Material shown:

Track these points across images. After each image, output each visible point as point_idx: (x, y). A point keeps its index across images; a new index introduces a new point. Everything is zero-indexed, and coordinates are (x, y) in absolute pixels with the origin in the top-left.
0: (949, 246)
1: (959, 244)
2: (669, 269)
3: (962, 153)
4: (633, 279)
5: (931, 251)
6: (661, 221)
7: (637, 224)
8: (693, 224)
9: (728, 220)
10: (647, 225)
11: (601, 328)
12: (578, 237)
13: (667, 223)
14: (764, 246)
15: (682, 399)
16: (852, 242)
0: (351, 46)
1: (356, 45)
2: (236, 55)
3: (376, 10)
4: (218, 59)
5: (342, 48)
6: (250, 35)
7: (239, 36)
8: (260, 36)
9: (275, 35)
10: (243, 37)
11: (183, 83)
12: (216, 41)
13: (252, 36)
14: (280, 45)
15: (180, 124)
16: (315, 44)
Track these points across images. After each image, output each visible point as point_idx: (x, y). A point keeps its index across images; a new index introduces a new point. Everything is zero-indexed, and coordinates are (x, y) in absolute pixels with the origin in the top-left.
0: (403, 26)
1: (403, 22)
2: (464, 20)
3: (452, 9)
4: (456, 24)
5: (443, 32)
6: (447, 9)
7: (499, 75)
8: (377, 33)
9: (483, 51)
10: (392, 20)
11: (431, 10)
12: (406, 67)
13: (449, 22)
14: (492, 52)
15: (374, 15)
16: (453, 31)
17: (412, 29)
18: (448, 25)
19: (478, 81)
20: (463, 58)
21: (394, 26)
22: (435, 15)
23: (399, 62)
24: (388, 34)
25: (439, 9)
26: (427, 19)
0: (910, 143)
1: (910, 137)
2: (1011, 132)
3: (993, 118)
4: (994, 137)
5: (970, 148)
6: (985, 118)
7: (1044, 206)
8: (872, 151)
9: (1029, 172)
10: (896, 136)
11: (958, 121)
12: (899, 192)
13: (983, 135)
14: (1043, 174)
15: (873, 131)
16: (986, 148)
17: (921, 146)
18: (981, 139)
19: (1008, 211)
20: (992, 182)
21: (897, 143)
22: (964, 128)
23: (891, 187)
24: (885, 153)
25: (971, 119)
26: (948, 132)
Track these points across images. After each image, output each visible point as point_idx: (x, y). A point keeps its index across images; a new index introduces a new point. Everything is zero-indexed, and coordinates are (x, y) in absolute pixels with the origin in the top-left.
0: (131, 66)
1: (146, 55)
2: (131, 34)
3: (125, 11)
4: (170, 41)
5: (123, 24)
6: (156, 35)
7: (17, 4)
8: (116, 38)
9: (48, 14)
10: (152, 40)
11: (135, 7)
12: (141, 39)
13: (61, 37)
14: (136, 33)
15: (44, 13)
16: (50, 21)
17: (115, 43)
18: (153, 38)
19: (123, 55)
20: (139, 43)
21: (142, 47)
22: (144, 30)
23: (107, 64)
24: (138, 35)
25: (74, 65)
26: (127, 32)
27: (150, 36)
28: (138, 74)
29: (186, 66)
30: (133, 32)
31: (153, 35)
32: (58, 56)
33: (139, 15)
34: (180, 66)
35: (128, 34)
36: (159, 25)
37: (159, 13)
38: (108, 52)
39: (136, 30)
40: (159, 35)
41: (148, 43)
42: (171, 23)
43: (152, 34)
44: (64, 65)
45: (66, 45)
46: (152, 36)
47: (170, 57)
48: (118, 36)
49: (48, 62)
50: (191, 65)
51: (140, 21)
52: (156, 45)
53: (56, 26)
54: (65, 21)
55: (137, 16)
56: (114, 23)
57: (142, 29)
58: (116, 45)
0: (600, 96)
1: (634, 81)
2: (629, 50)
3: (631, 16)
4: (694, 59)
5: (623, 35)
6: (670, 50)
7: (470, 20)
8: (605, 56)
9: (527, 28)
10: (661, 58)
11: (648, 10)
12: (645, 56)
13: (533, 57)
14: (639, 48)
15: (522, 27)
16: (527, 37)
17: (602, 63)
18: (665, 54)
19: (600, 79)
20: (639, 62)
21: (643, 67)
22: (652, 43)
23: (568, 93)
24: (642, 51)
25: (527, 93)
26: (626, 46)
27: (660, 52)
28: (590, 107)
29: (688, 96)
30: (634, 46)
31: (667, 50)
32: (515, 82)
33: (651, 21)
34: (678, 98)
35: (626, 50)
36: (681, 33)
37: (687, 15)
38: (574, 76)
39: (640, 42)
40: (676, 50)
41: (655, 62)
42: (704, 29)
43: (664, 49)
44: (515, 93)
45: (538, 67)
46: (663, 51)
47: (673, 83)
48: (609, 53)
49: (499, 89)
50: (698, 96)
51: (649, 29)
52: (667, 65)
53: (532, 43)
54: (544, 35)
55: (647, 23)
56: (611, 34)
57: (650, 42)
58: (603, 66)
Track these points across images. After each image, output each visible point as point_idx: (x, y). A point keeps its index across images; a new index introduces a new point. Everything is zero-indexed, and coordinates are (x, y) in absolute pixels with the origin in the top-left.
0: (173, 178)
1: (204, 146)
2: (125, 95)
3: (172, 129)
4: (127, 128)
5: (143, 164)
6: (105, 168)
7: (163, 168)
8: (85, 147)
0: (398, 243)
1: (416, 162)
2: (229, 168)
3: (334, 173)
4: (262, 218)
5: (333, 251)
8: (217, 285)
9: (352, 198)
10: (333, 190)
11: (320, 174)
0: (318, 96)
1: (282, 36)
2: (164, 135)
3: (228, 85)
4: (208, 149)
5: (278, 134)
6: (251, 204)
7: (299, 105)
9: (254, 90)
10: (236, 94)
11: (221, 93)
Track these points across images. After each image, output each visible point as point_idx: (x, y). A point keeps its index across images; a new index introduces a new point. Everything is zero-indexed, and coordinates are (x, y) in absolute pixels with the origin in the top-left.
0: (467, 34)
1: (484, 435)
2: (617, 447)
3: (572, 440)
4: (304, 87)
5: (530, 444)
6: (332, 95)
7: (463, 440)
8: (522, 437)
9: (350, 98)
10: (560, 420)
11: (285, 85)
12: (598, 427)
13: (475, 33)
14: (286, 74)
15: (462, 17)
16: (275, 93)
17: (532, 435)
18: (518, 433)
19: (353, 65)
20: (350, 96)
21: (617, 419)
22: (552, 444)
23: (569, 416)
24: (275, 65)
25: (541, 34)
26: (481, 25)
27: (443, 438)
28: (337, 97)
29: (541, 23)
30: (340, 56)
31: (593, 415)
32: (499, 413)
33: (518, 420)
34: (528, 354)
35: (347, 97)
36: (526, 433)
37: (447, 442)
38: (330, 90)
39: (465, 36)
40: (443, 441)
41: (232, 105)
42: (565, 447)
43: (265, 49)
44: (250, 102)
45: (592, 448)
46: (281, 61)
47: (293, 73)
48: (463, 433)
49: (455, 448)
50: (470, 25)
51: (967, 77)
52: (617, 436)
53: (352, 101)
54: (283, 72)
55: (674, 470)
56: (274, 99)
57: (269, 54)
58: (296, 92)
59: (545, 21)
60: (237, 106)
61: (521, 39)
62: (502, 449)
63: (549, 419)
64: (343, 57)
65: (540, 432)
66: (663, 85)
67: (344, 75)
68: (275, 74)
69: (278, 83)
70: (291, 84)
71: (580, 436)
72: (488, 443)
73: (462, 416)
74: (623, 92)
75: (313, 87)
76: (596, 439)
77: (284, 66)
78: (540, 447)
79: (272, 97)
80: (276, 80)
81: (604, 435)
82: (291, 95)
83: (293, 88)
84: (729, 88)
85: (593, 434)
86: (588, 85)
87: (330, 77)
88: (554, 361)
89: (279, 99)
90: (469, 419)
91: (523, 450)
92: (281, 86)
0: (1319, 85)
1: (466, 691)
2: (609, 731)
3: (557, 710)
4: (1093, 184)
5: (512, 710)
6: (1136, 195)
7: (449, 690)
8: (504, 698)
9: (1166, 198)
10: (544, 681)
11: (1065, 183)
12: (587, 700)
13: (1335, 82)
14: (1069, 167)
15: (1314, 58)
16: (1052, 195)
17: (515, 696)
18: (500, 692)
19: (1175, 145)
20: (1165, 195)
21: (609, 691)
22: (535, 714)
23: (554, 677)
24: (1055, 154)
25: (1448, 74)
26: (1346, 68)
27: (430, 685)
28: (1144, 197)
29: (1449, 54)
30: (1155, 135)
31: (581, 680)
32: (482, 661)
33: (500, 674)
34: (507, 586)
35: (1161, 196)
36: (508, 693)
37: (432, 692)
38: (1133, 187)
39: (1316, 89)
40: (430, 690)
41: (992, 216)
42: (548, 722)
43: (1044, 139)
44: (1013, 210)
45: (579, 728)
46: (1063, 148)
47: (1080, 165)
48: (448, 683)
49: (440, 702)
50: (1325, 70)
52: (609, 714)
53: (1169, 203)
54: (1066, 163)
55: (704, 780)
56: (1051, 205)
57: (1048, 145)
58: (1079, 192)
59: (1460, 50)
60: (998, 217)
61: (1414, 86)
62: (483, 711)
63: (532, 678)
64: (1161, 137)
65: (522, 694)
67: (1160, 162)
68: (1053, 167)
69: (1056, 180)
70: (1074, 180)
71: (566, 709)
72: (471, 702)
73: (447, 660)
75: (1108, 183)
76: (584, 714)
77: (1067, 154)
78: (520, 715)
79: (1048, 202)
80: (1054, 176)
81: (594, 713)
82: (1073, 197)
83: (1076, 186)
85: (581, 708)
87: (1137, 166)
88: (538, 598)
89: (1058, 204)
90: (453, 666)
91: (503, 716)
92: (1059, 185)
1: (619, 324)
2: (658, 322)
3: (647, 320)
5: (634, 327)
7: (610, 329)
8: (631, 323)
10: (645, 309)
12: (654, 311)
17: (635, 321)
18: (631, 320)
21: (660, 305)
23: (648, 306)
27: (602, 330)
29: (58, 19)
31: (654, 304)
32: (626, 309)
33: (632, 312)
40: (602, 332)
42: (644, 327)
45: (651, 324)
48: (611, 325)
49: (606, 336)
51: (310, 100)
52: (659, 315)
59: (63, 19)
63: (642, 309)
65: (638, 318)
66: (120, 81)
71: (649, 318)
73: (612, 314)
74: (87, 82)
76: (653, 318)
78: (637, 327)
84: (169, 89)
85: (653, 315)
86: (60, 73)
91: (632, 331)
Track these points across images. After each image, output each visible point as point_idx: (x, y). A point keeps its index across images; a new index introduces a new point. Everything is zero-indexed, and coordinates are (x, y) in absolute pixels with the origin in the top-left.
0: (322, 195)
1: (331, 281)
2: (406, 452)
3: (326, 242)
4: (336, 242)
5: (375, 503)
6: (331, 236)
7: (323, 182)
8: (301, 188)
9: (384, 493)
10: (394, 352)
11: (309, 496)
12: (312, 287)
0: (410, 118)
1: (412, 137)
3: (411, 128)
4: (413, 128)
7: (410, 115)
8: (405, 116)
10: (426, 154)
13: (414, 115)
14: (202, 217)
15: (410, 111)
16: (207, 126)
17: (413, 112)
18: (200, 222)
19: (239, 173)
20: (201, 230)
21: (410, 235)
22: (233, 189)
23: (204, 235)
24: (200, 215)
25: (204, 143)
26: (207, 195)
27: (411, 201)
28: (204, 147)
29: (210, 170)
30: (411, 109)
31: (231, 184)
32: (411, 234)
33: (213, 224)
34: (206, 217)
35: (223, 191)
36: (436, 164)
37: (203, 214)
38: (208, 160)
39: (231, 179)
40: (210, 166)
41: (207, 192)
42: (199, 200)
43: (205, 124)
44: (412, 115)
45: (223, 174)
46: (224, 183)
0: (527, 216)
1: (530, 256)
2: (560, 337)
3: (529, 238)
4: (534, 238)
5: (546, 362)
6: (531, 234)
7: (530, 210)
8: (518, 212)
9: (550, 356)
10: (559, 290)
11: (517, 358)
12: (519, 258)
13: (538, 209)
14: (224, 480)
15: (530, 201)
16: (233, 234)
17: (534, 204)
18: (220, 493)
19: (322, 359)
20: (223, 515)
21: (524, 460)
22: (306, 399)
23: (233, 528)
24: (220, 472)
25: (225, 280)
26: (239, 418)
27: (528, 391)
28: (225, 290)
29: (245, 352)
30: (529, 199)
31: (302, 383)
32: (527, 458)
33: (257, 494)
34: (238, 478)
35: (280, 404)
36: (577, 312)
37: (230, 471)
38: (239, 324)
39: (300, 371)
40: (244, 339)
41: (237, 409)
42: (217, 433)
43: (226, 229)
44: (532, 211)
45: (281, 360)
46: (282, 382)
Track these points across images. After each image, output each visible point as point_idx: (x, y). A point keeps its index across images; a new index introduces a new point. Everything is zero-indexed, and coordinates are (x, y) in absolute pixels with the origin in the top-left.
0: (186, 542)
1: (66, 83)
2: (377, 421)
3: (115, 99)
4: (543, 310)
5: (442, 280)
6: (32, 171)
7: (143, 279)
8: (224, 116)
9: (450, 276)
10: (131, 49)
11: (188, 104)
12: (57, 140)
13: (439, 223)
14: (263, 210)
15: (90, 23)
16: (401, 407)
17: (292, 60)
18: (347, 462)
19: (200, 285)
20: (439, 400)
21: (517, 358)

Goal of the exercise:
Out of the material above, output word for word the line with "20: (201, 230)", the line with "45: (223, 174)", and all lines between them, with nothing else.

Completed task:
20: (201, 230)
21: (410, 235)
22: (233, 189)
23: (204, 235)
24: (200, 215)
25: (204, 143)
26: (207, 195)
27: (411, 201)
28: (204, 147)
29: (210, 170)
30: (411, 109)
31: (231, 184)
32: (411, 234)
33: (213, 224)
34: (206, 217)
35: (223, 191)
36: (436, 164)
37: (203, 214)
38: (208, 160)
39: (231, 179)
40: (210, 166)
41: (207, 192)
42: (199, 200)
43: (205, 124)
44: (412, 115)
45: (223, 174)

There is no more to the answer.